>> Start Exercise inputs

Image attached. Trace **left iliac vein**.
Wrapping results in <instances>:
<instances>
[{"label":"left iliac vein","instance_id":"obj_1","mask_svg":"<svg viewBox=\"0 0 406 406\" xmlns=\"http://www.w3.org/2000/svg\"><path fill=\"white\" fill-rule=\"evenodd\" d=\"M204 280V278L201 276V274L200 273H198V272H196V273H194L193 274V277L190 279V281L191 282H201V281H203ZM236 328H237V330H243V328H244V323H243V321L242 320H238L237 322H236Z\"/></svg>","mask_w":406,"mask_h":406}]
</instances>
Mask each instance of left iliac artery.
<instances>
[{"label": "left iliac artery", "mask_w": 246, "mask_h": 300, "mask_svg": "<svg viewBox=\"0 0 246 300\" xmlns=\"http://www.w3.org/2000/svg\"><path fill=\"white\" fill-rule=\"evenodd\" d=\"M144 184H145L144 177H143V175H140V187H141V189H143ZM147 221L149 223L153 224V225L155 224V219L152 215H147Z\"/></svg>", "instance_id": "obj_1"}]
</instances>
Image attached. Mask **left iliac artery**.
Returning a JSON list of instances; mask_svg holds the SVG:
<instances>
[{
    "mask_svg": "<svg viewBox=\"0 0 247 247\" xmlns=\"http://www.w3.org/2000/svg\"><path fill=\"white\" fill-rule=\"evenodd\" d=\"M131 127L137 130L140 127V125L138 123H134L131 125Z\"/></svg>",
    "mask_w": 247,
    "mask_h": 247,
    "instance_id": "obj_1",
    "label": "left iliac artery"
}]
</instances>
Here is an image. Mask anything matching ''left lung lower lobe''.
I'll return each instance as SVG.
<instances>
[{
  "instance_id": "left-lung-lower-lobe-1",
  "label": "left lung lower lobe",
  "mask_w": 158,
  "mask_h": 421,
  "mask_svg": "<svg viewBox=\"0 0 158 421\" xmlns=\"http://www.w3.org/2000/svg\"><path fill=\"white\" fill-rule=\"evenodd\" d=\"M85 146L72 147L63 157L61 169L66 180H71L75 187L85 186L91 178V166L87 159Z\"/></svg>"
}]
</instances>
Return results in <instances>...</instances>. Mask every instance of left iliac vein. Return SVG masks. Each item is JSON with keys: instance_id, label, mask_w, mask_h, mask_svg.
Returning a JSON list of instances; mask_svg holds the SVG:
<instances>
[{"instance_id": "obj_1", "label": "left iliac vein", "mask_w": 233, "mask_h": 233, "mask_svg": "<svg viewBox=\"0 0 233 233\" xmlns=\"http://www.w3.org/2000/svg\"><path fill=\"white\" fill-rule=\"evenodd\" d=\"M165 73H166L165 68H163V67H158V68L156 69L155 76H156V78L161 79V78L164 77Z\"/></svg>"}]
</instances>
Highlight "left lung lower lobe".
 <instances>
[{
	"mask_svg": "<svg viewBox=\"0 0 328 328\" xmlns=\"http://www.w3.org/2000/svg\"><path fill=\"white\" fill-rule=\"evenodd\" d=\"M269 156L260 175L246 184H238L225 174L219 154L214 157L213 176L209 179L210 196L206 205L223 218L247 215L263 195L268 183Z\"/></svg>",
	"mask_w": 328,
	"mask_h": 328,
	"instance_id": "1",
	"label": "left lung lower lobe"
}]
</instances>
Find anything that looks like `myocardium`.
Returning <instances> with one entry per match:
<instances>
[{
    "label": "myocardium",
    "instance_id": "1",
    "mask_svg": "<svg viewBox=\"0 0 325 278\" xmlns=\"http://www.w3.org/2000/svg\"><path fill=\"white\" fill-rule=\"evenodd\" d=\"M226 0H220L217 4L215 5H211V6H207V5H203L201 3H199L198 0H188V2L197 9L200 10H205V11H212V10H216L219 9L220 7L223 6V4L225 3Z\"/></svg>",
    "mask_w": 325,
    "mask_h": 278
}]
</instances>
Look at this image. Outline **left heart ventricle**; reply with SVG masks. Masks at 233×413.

>> End Exercise inputs

Directions for this task ▸ Collect each line of the records above that contains the string "iliac".

Correct answer ▸
Image attached. Trace **left iliac vein**.
[{"label":"left iliac vein","instance_id":"obj_1","mask_svg":"<svg viewBox=\"0 0 406 406\" xmlns=\"http://www.w3.org/2000/svg\"><path fill=\"white\" fill-rule=\"evenodd\" d=\"M204 280V278L201 276V274L200 273H198V272H196V273H194L193 274V277L190 279V281L191 282H201V281H203ZM236 328H237V330H243V328H244V323H243V321L242 320H238L237 322H236Z\"/></svg>","mask_w":406,"mask_h":406}]
Mask each instance of left iliac artery.
[{"label": "left iliac artery", "mask_w": 246, "mask_h": 300, "mask_svg": "<svg viewBox=\"0 0 246 300\" xmlns=\"http://www.w3.org/2000/svg\"><path fill=\"white\" fill-rule=\"evenodd\" d=\"M144 184H145L144 177H143V175H140V187H141V189H143ZM147 221L149 223L153 224V225L155 224V219L152 215H147Z\"/></svg>", "instance_id": "obj_1"}]
Image attached. Mask **left iliac artery**.
    "label": "left iliac artery"
Return results in <instances>...</instances>. Mask every instance of left iliac vein. Return SVG masks. Each item is JSON with keys: instance_id, label, mask_w, mask_h, mask_svg.
[{"instance_id": "obj_1", "label": "left iliac vein", "mask_w": 233, "mask_h": 233, "mask_svg": "<svg viewBox=\"0 0 233 233\" xmlns=\"http://www.w3.org/2000/svg\"><path fill=\"white\" fill-rule=\"evenodd\" d=\"M165 73H166L165 68H163V67H158V68L156 69L155 76H156V78L161 79V78L164 77Z\"/></svg>"}]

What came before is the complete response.